Halihazırda Classic, Urban Enduro, Icon ve Full Throttle modelleri bulunan Scrambler ailesi, Ducati’nin EICMA 2015’te görücüye çıkardığı Flat Track Pro ve Sixty2 modelleriyle biraz daha genişlemişti. Custom ustalarının elinden geçirdiği model, Scrambler modelleri içinde daha uygun fiyatıyla dikkat çeken Sixty2 oldu. Verona Bike Expo’da sergilenen yeniden yorumlanmış üç farklı Sixty2 modeli, Scrambler’ın da üç farklı yüzünü gözler önüne seriyor.

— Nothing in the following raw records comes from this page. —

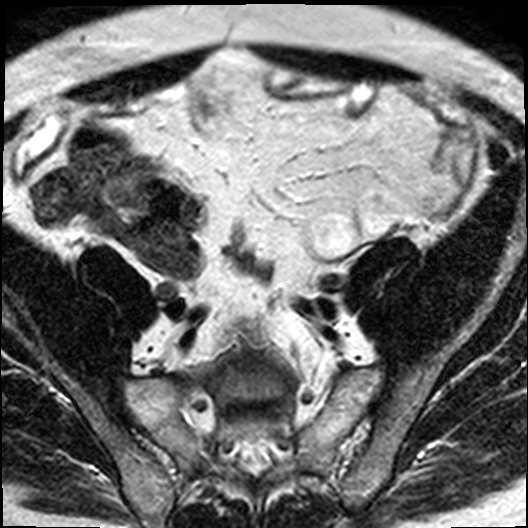
Multiparametric prostate MRI examination; 3 images, each a single mid-volume slice chosen by position (not for content). Treatment context recorded for this patient: Surgery.
Image 1: axial T2-weighted image, series "T2W_TSE_AX", slice 21 of 40.
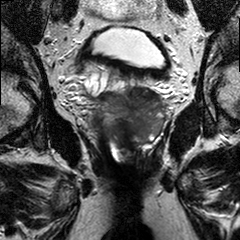
Image 2: T2-weighted coronal slice, slice 16 of 30.
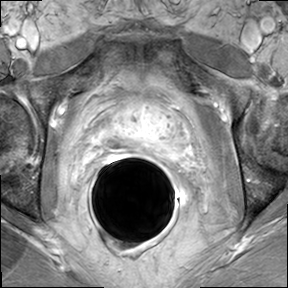
Image 3: DCE (dynamic gadolinium-enhanced) axial slice, series "AX BLISS_GAD_8", slice 18 of 34, dynamic phase 5 of 8, 6 mm slice thickness.
MRI report (verbatim):
FINDINGS: The prostate has a maximal lateral diameter of 5.4 cm, a maximal craniocaudal diameter of 4.8 cm and a maximal AP diameter of 3.1 cm resulting in an estimated gland volume of 42 cc. There is marked BPH present; there is also a prominent 3.0 x 3.1 cm middle lobe present with protrusion into the bladder neck. The zonal anatomy is preserved. In the midthird of the prostate within the lateral and posterior lateral left peripheral zone there is a geographic area of T2-weighted hypo- intense signal with partial rapid wash in and wash out kinetics on the dynamic series; the dominant nodule within the left posterior lateral peripheral zone measures approximately 2 x 1 cm. In the right posterior lateral peripheral zone of the lower mid third/apical third of the prostate there is a second dominant nodule seen in measuring 8 x 9 mm, with suspicious wash in and wash out genetics on the dynamic series and nodular T2-weighted hypointense signal, similar to the nodule in the left peripheral zone. In addition, there are several small areas of diffuse hypointense signal alteration on the T2-weighted images with abnormal kinetics seen,
mostly in the left peripheral zone of base midthird and apical third, and to a lesser extent in the right peripheral zone, within areas of hemorrhagic changes caused by the recent biopsy. There is no evidence of manifest extra-capsular extension or seminal vesicle infiltration. The neurovascular bundles seem not to be involved on either side. There are no suspicious the enlarged obturator or iliac lymph nodes seen on either side. Multiplanar reconstructions, subtraction images, and CAD analysis of the dynamic series for assessment of the kinetic information facilitated the interpretation of the exam. IMPRESSION: Bilateral prostate cancer with left sided dominance, without evidence of extraglandular disease, as detailed above. No MRI evidence of neurovascular bundle involvement on either side. No seminal vesicles involvement. No pelvic lymphadenopathy. Marked BPH with prominent middle lobe.

Biopsy pathology report for this patient (as recorded):
The specimen consists of multiple brown/tan core biopsies measuring in length from 0.3 cm up to 2 cm and 0.01 cm in diameter each. The specimen is submitted in toto in six cassettes as follows: 1 right PZ, 2 right PZ/TZ, 3 right apex, 4 left PZ, 5 left PZ/TZ, 6 left apex. PROSTATIC CORE NEEDLE BIOPSIES:
1. RIGHT PZ PROSTATIC ADENOCARCINOMA, GLEASON SCORE (3+3)=6/10, INVOLVING APPROXIMATELY 15% OF TISSUE REPRESENTED.
2. RIGHT PZ/TZ PROSTATIC ADENOCARCINOMA, GLEASON SCORE (3+4) =7/10, INVOLVING APPROXIMATELY 40% OF TISSUE REPRESENTED.
3. RIGHT APEX PROSTATIC ADENOCARCINOMA, GLEASON SCORE (3+3) =6/10, INVOLVING APPROXIMATELY 30% OF TISSUE REPRESENTED.
4. LEFT PZ PROSTATIC ADENOCARCINOMA, GLEASON SCORE (3+4) =7/10, INVOLVING APPROXIMATELY 30% OF TISSUE REPRESENTED.
5. LEFT PZ/TZ: PROSTATIC ADENOCARCINOMA, GLEASON SCORE (3+4) =7/10, INVOLVING APPROXIMATELY 40% OF TISSUE REPRESENTED.
6. LEFT APEX PROSTATIC ADENOCARCINOMA, GLEASON SCORE (3+4) =7/10, INVOLVING APPROXIMATELY 10% OF TISSUE REPRESENTED.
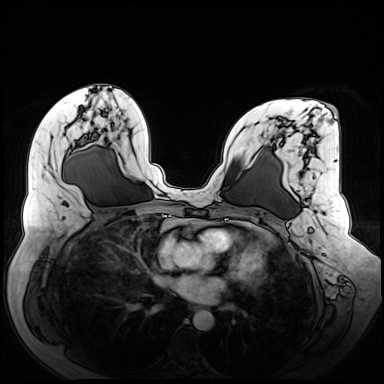
Breast MRI (dynamic contrast-enhanced), one axial slice. Slice 34 of 72 in the series (ordered by position). Dynamic contrast-enhanced series, time point 2 of 8 at this slice position (early post-contrast). 3 T. TE 1.3 ms, TR 4.3 ms. 2.5 mm slice thickness. 384 × 384 image matrix. Female patient.
Outlined on this slice (semi-automatic segmentation, software-assisted and operator-edited):
- enhancing-tissue mask used for the functional tumour volume (all voxels passing the contrast-enhancement thresholds inside the analysis volume; usually the tumour): bounding box <283,104,338,163> (left, top, right, bottom; pixels)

Scrambler’ın retro ruhuna en yakın yorum, Revolution adıyla Officine Mermaid’den geliyor. Parlak siyahlığın yanında ince altın renk detaylarıyla dikkat çeken Revolution, yenilenen deri selesi, korumalı ön farı ve ön çatallarıyla evrimini tamamlıyor.
Mr. Martini’nin Peace Sixty2 yorumu ise bizi 60’lı yıllara geri götürüyor. Yeni karenaj tasarımıyla Scrambler’ın çıplaklığını biraz olsun örten Mr. Martini, yuvarlatılmış ve korumalı far tasarımı, parçalı deri selesi ve yatık oturuş pozisyonuyla Sixty2 modelini tam bir cafe racer formuna sokmuş.
Son modelimiz Dario Lopez Studio’nun tasarladığı Artika isimli konsept. Sürüş fikri olarak aykırı dursa da tarz olarak Scramler ailesine yabancı durmayan Artika, bir arazi motosikleti olarak tasarlanmış. Sarı gövdesiyle dikkat çeken modelin dayanak noktası ise Ducati’nin 70’lerdeki kar savaşçısı Pantah.